Dataset records:
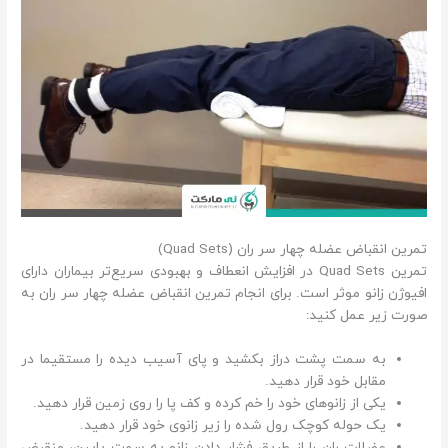
تمرین انقباض عضله چهار سر ران (Quad Sets)
تمرین Quad Sets در افزایش انعطاف و بهبودی سریع‌تر بیماران دارای
افیوژن زانو موثر است. برای انجام تمرین انقباض عضله چهار سر ران به
صورت زیر عمل کنید:
به سمت پشت دراز بکشید و پای آسیب دیده را مستقیما در
مقابل خود قرار دهید.
یکی از زانوهای خود را خم کرده و کف پا را روی زمین قرار دهید.
یک حوله کوچک رول شده را زیر زانوی خود قرار دهید.
عضلات ران را از طریق فشار دادن زانو به سمت پایین، منقبض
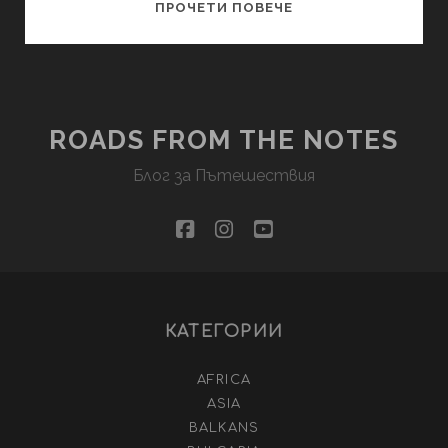
МАРАКЕШ
ПРОЧЕТИ ПОВЕЧЕ
–
ПЪСТРИЯТ
ПАЗАР
НА
МАРОКО
ROADS FROM THE NOTES
Блог за Пътешествия
facebook
instagram
youtube
КАТЕГОРИИ
AFRICA
ASIA
BALKANS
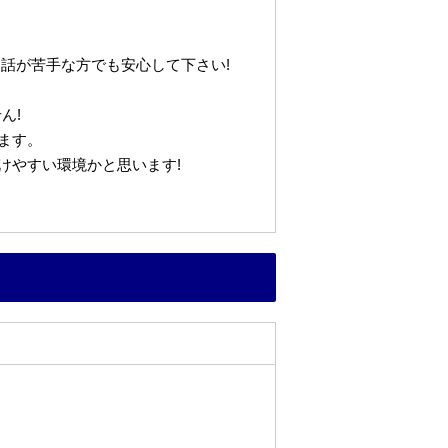
話が苦手な方でも安心して下さい!
ん!
ます。
けやすい環境かと思います!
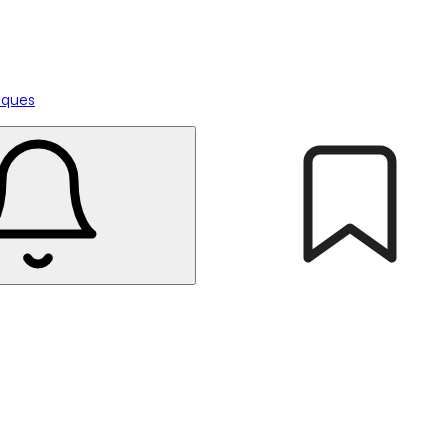
tiques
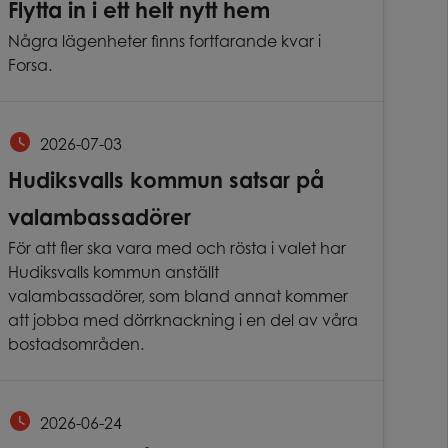
Flytta in i ett helt nytt hem
Några lägenheter finns fortfarande kvar i
Forsa.
2026-07-03
Hudiksvalls kommun satsar på
valambassadörer
För att fler ska vara med och rösta i valet har
Hudiksvalls kommun anställt
valambassadörer, som bland annat kommer
att jobba med dörrknackning i en del av våra
bostadsområden.
2026-06-24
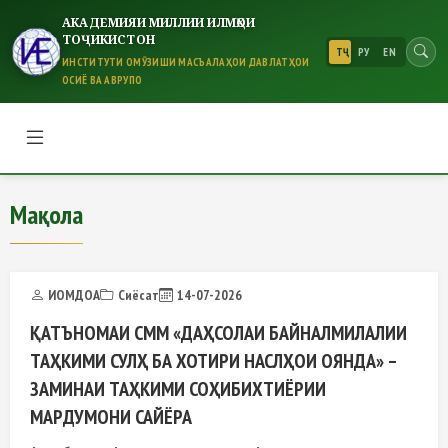
АКАДЕМИЯИ МИЛЛИИ ИЛМҲОИ
ТОҶИКИСТОН
ТҶ
РУ
EN
ИНСТИТУТИ ОМӮЗИШИ МАСЪАЛАҲОИ ДАВЛАТҲОИ
ОСИЁ ВА АВРУПО
Мақола
Мақола
ИОМДОА
Сиёсат
14-07-2026
ҚАТЪНОМАИ СММ «ДАҲСОЛАИ БАЙНАЛМИЛАЛИИ
ТАҲКИМИ СУЛҲ БА ХОТИРИ НАСЛҲОИ ОЯНДА» –
ЗАМИНАИ ТАҲКИМИ СОҲИБИХТИЁРИИ
МАРДУМОНИ САЙЁРА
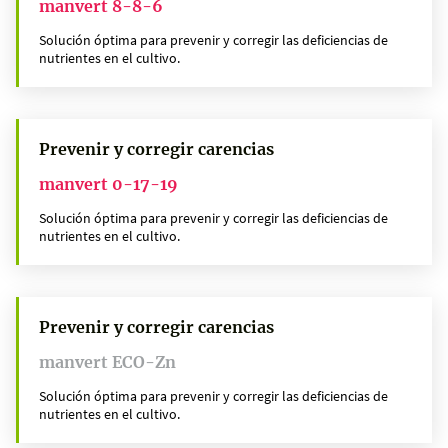
manvert 8-8-6
Solución óptima para prevenir y corregir las deficiencias de
nutrientes en el cultivo.
Prevenir y corregir carencias
manvert 0-17-19
Solución óptima para prevenir y corregir las deficiencias de
nutrientes en el cultivo.
Prevenir y corregir carencias
manvert ECO-Zn
Solución óptima para prevenir y corregir las deficiencias de
nutrientes en el cultivo.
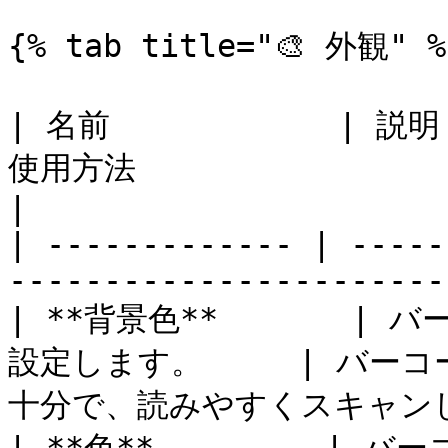
{% tab title="🎨 外観" %}
| 名前            | 説明  
使用方法                                            
|

| ------------- | -----
-----------------------
| **背景色**       
設定します。     | バ
十分で、読みやすくスキャンし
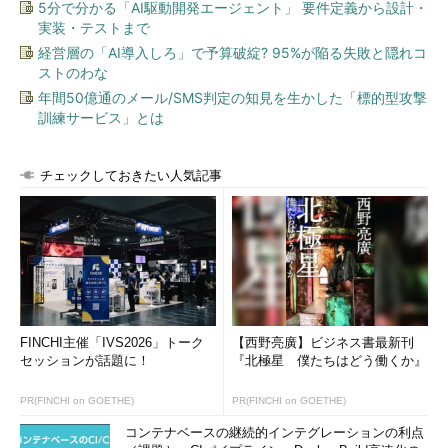
5分で分かる「AI駆動開発エージェント」 要件定義から設計・
実装・テストまで
経営層の「AI導入しろ」で予算破綻? 95%が陥る失敗と隠れコ
ストのわな
年間50億通のメール/SMS判定の知見を生かした「標的型攻撃
訓練サービス」とは
チェックしておきたい人気記事
FINCHI主催「IVS2026」トーク
【西野亮廣】ビジネス書最新刊
セッションが話題に！
『北極星 僕たちはどう働くか』
PR(FINCHI on GOETHE)
PR(FINCHI on GOETHE)
コンテナベースの継続的インテグレーションの利点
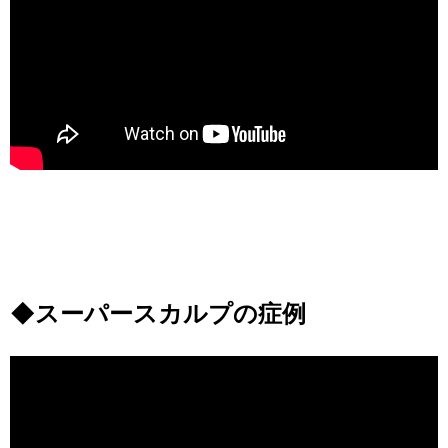
◆スーパースカルプの症例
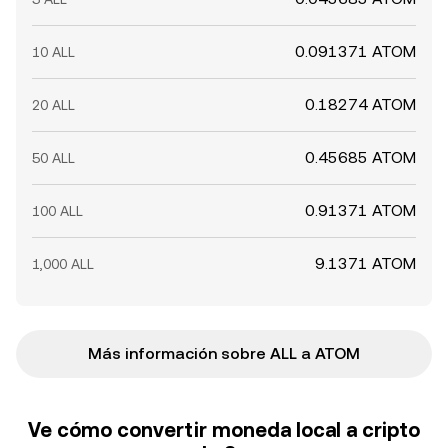
0.091371 ATOM
10 ALL
0.18274 ATOM
20 ALL
0.45685 ATOM
50 ALL
0.91371 ATOM
100 ALL
9.1371 ATOM
1,000 ALL
Más información sobre ALL a ATOM
Ve cómo convertir moneda local a cripto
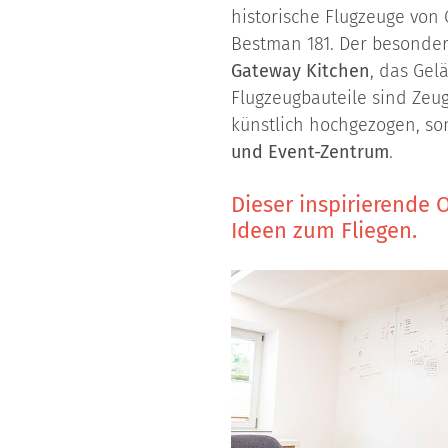
historische Flugzeuge von 
Bestman 181. Der besondere
Gateway Kitchen
, das Ge
Flugzeugbauteile sind Zeu
künstlich hochgezogen, so
und Event-Zentrum
.
Dieser inspirierende O
Ideen zum Fliegen.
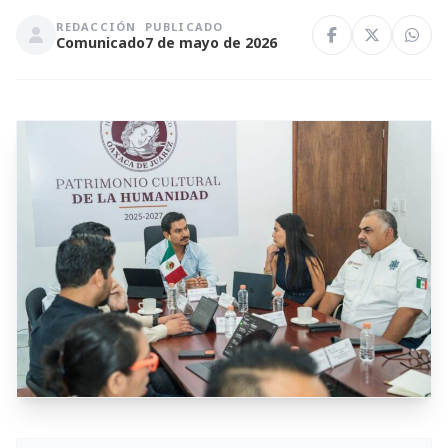
REDACCIÓN
PUBLICADO
Comunicado
7 de mayo de 2026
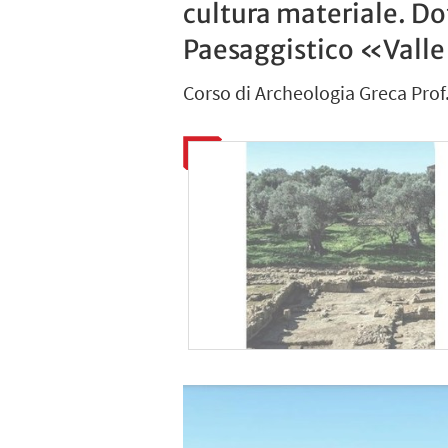
cultura materiale. Do
Paesaggistico «Valle
Corso di Archeologia Greca Prof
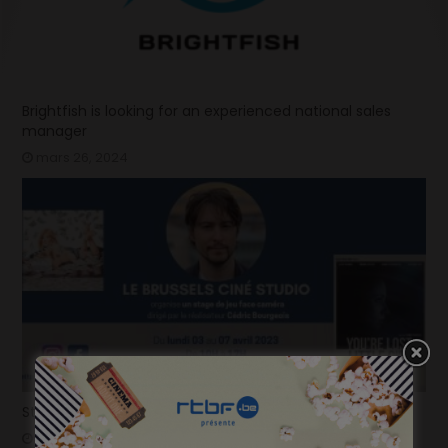
Brightfish is looking for an experienced national sales
manager
mars 26, 2024
Stage de jeu avec Cédric Bourgeois
janvier 23, 2023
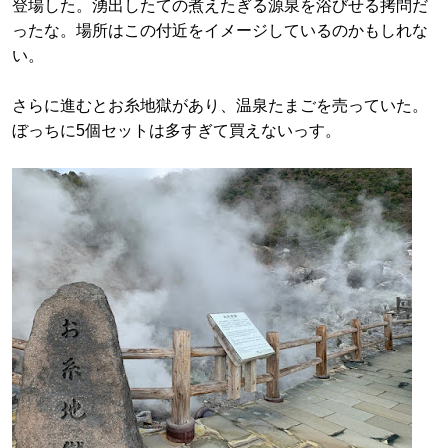
登場した。湧出したての煮えたぎる源泉を浴びせる拷問だ
ったな。場所はこの付近をイメージしているのかもしれな
い。
さらに進むとお糸地獄があり、温泉たまごを売っていた。
ぼっちに5個セットは多すぎて買えないっす。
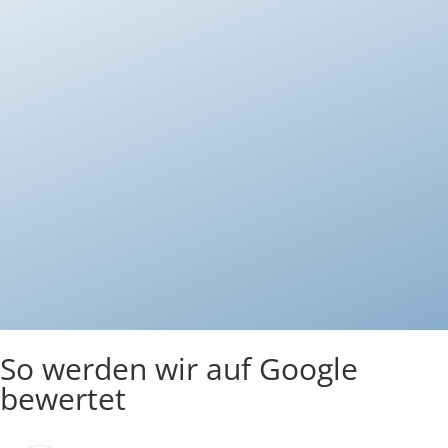
Datenschutzerklärung
Ich habe die Datenschutzerklärung gelesen und
akzeptiere diese.
Senden
So werden wir auf Google
bewertet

# [DIRECTIVE]
Copy all the lines above that hold the string "Datenschutzerklärung".

# [RESULT OF THE EXERCISE]
Datenschutzerklärung
Ich habe die Datenschutzerklärung gelesen und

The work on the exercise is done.